General information
- Type: Floatplane torpedo bomber
- National origin: United Kingdom
- Manufacturer: Sopwith Aviation, Kingston upon Thames
- Primary user: Royal Navy Air Service
- Number built: 1

History
- First flight: 19 July 1914
- Retired: January 1915

= Sopwith Special torpedo seaplane Type C =

The Sopwith Special torpedo seaplane Type C was the first British aircraft designed to drop torpedoes. A single-engine biplane floatplane, it flew in July 1914 but proved unable to lift the design load and was soon abandoned.

==Design and development==
The Admiralty's interest in torpedo delivery by aircraft began in November 1913, expressed by an order placed with Sopwith for a "mock-up" seaplane torpedo carrier, the Sopwith Type TT. This was intended only to taxi, not fly; its trials extended over the following May and June. In February 1914, before trials of the Type TT had begun, this contract was extended to include a second, flying, experimental torpedo carrying seaplane. The resulting Special torpedo seaplane Type C was delivered to RNAS Calshot on 1 July 1914, carrying the RNAS serial number 170.

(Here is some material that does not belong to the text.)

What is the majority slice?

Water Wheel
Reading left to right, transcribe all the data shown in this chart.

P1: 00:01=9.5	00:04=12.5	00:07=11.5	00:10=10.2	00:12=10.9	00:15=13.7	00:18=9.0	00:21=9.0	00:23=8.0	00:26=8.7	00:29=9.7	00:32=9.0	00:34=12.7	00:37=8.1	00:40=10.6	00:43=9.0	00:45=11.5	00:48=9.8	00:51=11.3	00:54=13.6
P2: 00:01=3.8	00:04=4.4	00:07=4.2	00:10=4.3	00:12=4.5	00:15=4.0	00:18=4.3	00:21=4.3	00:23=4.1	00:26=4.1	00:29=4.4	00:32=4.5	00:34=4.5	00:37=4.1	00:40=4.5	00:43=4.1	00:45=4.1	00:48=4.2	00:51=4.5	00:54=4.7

The Special was a four-bay biplane, with square-tipped, constant-chord, unequal-span wings connected by pairs of parallel interplane struts. The 4 ft (1.2 m) overhangs of the upper wings were braced with an extra pair of interplane struts, leaning outwards and attached to the lower wing at the same points as the outer vertical interplane struts. There were externally interconnected ailerons on both upper and lower wings. The lower wings were attached to the bottom fuselage and the upper ones supported well above the top of the fuselage.

The fuselage was a flat-sided girder structure; the crew occupied tandem cockpits, with the pilot at the rear. The 200 hp Salmson 2M7 water-cooled radial engine was placed just in front of the forward cockpit, close to the wing leading edge, with tall radiators on either side of the fuselage. It drove a two-bladed propeller via a long drive shaft within a markedly tapered nose. The Special had a pair of strut mounted main floats, supplemented with small wingtip and tail floats. The main floats were 16 ft 6 in long, 2 ft 10 in in the beam and 2 ft 4 in deep, spaced 8 ft 6 in apart. Each float had two sprung connections to its struttage.

The Special's performance turned out to be very disappointing. It was first taxi tested on 6 July 1914 at Calshot but would not take off. It flew for the first time three days later, though with only the pilot aboard and with little fuel. After it became clear that it could not lift its design load, it went back to Sopwith's for wing modifications. It returned to Calshot but was found still unfit for the torpedo dropping role. In November it was modified to carry bombs, but by January it was being broken up. In the meantime, a modified Short Admiralty Type 81 (S.84, RNAS serial 121) had become the first British aircraft to drop a torpedo, on 27 July 1914.